Democratic pollster Doug Schoen is skeptical of the latest polling results, and for good reason.

“One hundred days into President Trump’s administration, it is becoming evident that when considering his base, the president has been more successful than many would like to give him credit for,” Schoen wrote on Saturday:

President Trump has accomplished many of the campaign promises he ran on in 2016, and is currently enjoying an 84 percent approval rating among Republicans in the latest Washington Post/ABC News poll. More importantly, a full 98 percent of people who voted for him in November say that they are happy with their decision.

Maintaining this level of loyal Republican support has been critical to the president’s success as his approval rating among all Americans, including Democratic voters, hovers between 40 and 50 percent.

Democrats and mainstream media pundits appear to be making the same sorts of errors they did when they analyzed the polls leading up to the November election.

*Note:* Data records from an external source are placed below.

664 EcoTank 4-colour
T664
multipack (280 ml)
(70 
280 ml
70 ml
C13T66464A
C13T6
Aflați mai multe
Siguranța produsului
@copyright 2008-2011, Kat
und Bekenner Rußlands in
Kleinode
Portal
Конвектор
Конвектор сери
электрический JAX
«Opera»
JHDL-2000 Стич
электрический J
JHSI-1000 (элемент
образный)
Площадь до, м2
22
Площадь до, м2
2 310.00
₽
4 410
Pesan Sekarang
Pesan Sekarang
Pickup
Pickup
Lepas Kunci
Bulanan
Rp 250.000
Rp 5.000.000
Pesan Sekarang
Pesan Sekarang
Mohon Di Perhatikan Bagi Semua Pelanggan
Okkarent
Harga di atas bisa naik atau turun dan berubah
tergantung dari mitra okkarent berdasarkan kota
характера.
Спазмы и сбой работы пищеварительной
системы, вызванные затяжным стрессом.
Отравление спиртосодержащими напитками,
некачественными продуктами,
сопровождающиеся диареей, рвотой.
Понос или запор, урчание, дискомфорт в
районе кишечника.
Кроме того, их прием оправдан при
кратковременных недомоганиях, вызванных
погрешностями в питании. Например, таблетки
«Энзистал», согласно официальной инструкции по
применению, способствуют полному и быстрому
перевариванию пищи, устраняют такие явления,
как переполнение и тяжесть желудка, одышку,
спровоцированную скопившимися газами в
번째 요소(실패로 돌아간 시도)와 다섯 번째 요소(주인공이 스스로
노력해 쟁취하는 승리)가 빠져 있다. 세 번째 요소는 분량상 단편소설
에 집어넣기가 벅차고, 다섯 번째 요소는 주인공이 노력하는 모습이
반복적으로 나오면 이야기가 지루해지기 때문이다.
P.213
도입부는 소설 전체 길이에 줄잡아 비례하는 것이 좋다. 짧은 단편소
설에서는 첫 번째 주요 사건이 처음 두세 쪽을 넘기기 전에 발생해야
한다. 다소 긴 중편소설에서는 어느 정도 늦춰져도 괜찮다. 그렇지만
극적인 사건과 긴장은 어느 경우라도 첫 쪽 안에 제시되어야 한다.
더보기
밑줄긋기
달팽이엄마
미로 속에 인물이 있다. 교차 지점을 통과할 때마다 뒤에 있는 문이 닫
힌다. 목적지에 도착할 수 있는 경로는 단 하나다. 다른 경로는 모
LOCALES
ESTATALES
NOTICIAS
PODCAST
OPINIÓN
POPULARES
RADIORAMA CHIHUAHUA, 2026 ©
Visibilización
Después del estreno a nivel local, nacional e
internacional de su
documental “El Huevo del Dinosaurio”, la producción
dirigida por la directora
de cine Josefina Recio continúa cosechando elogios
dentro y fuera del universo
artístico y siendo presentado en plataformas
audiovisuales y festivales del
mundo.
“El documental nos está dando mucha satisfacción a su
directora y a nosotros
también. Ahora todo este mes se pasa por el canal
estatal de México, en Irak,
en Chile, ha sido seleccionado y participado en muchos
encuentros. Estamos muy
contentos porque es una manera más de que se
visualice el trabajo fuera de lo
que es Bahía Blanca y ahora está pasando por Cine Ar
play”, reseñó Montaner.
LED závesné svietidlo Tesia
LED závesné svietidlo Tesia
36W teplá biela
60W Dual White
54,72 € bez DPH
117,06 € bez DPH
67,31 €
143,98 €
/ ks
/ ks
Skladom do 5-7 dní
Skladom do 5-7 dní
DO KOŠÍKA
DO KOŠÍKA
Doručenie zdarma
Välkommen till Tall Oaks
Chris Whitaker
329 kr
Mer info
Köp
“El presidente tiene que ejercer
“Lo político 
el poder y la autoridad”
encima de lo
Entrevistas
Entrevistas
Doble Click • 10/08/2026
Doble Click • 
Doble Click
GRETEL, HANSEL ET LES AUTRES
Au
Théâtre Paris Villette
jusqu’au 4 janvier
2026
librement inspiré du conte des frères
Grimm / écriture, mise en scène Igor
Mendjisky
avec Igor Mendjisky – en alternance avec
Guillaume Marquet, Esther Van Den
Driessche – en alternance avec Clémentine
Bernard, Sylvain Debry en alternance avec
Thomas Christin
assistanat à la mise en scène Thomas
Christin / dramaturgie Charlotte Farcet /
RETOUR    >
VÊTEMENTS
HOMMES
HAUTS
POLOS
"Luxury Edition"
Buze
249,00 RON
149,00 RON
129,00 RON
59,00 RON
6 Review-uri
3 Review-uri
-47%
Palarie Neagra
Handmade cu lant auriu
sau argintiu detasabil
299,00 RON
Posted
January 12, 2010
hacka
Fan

The pre-election polls were in general accurate in their estimates of the national vote totals. The final Real Clear Politics average of polls gave Democratic nominee Hillary Clinton a 2.1 percent national vote advantage over Trump. On election day, Clinton won 48.2 percent of the vote, while Trump won 46.1 percent, giving her a 2.1 percent advantage. (The final vote count, according to the Cook Political Report’s compilation of the certified results from all 50 states plus the District of Columbia, was 65.8 million for Clinton and 62.9 million for Trump.)

But the President is elected based upon electoral college results at the state level, not by the national vote total, and that is where most who predicted a Hillary Clinton landslide missed so badly.

Real Clear Politics, for instance, predicted a 272 to 266 electoral college victory for Hillary Clinton when no states were left as “toss-ups.”

Larry Sabato, the dean of mainstream media electoral pundits, predicted a 322 to 216 electoral college landslide victory for Clinton over Trump at the University of Virginia Center for Politics Sabato’s Crystal Ball twenty-four hours before the election results were known.

Clinton’s 2.9 million total national vote margin was driven by a 4.3 million vote surplus in California, where she defeated Trump by a 61 percent to 31 percent margin.

While she won California’s 55 electoral college votes, her 4.3 million vote surplus there added no more electoral college votes to her final electoral college tally than would have a victory with a margin of a single vote.

Trump easily won the electoral college vote, winning in 30 states that had a total of 306 electoral college votes, while Clinton won only 20 states that had a total of 232 electoral college votes. (Due to seven “faithless electors,” Trump ended up winning with 304 electoral college votes to 227 electoral college votes for Clinton.)

The pundits missed the intensity of support for Trump in several swing states that he ended up winning: Pennsylvania, Florida, North Carolina, Wisconsin, Michigan, and Ohio.

There is no indication that those voters have abandoned Trump 100 days into his new administration. If the enthusiastic public rally he held over the weekend in Harrisburg, Pennsylvania is any indication, Trump’s base of support appears to be as strong as ever.

According to the Berkeley-IGS Poll of Californians conducted between March 13 and March 20, California voters disapprove of President Trump’s job performance by a 61 percent to 39 percent margin.

President Trump appears to be no more popular in California 100 days into his administration than he was on election day. But as long as his base remains loyal, Trump’s lack of support in California is largely irrelevant to the success of his presidency.